Analysis of Cpx1-Ars2 reporter gene constructs. An analysis of nickel-responsive expression was carried out as follows. Strains containing the indicated Cpx1 5′ upstream sequences fused to the Ars2 reporter gene were grown to 4 × 10⁶ to 9 × 10⁶ cells/ml in copper-supplemented TAP medium. NiCl₂ was added to 25 μM, and samples of the cultures harvested at the indicated times for preparation and analysis of total RNA. X, mutation of GTAC core of CuRE(s); 0, mutation of GTAC that is not part of a CuRE. Endogenous Cpx1 was probed as a positive control for the efficacy of the nickel treatment.

FIG. 6.

CRR1 is required for Ni-responsive expression of Cpx1 and Cyc6. Total RNA was isolated from the mutant crr1 and a wild-type strain (CRR1 = CC425) 5 h after addition of NiCl₂ (to 25 μM) and analyzed for Cpx1 and Cyc6 expression.

FIG. 7.

Reversibility of Ni-induced gene expression. Expression of target genes in strain CC125 at 3 × 10⁶ cells/ml is shown in lane 1 (t = 0).
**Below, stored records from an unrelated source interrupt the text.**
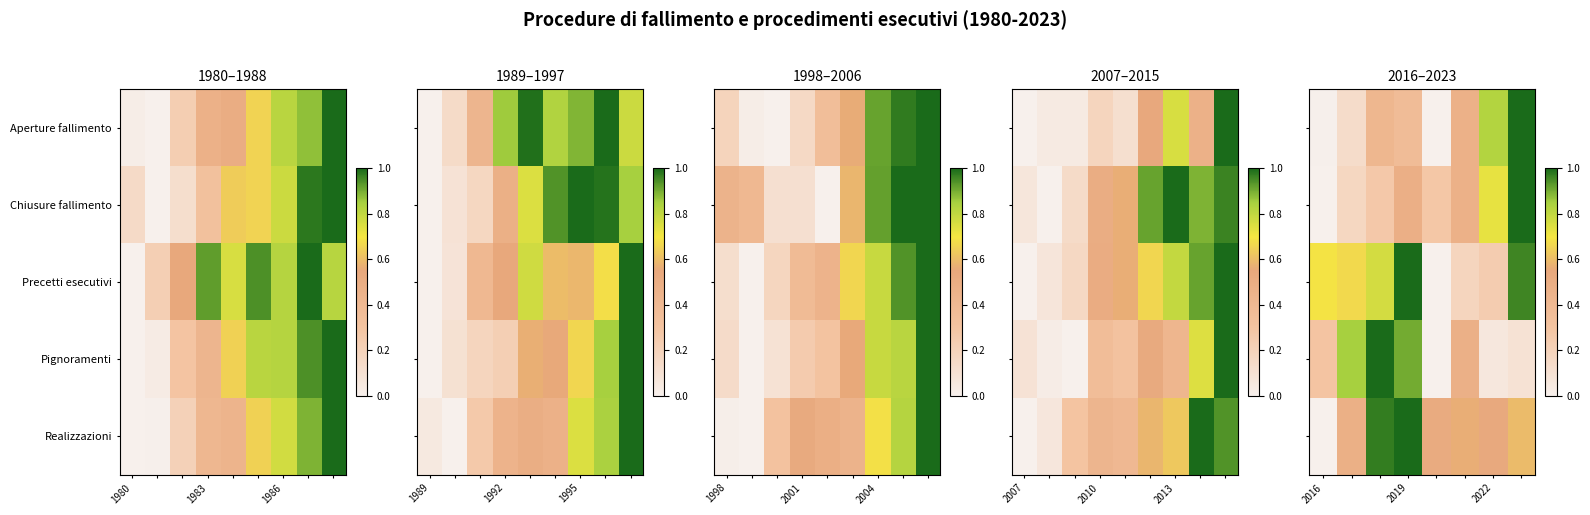

What is the difference between the highest and lowest values at 2019?

0.6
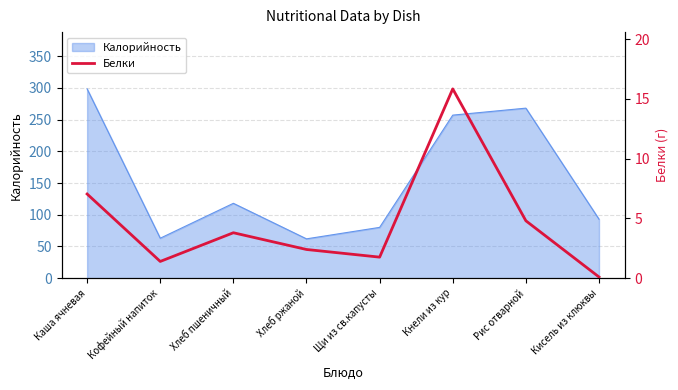

What is the approximate value of Калорийность at Рис отварной?

268.0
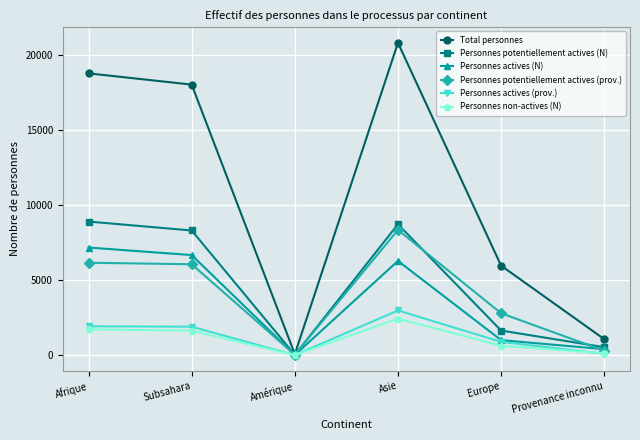

Which series changed the most between Subsahara and Europe?

Total personnes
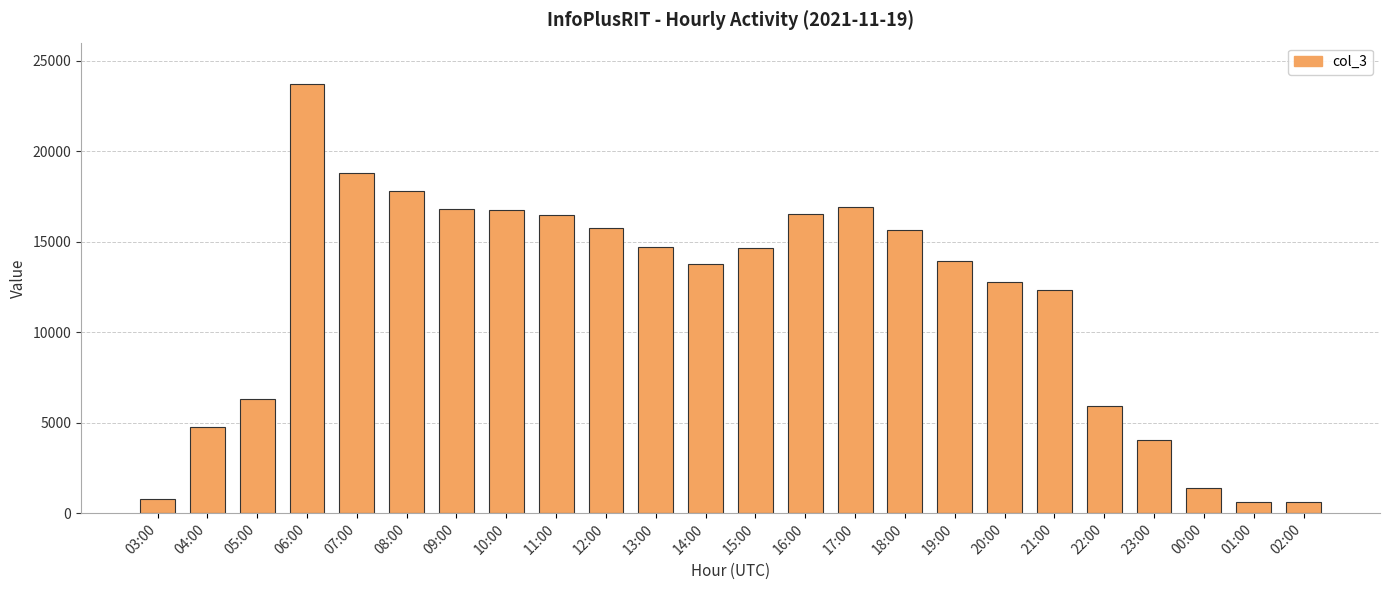

At which label is the value closest to 12163?

21:00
The culture was treated with either 25 μM NiCl₂ for 5 h (lane 2) or 50 μM EDTA for 5 or 19 h (lanes 7 and 8) The reversibility of the 5 h Ni²⁺ treatment was ascertained either by addition of excess EDTA (50 μM) to chelate the Ni²⁺ ions or by transfer to fresh medium and then sampled 5 or 19 h later to assess gene expression (lanes 5 and 6 and lanes 9 and 10, respectively). Ni-treated cultures were maintained in parallel for another 5 or 19 h as a control for the EDTA treatment (lanes 3 and 4, respectively), or in the case of the washed cells, NiCl₂ was added back, and the culture sampled 5 or 19 h later (lanes 11 and 12). The total time of exposure to Ni²⁺ was, therefore, 10 or 24 h. Total RNA was isolated and analyzed by RNA blot hybridization for Cyc6 and Cpx1 expression. Cβlp expression was used as a loading control. The circular arrow indicates that the cells were transferred to fresh TAP medium as described in Materials and Methods.

FIG. 8.

Strain- and culture density-dependent optimization of Ni-responsive Cyc6 and Cpx1 expression. (A) Wild-type strains (CC125, CC425, and 2137) were treated with nickel concentrations between 25 and 50 μM. Samples were taken at the indicated times over a 24-h period and analyzed by RNA blot hybridization for Cyc6 and Cpx1 gene expression. Cβlp expression was monitored as a loading control. (B) The indicated concentration of NiCl₂ was added to cultures of CC125 at various cell densities. The cultures were sampled 5 h later for isolation and analysis of total RNA.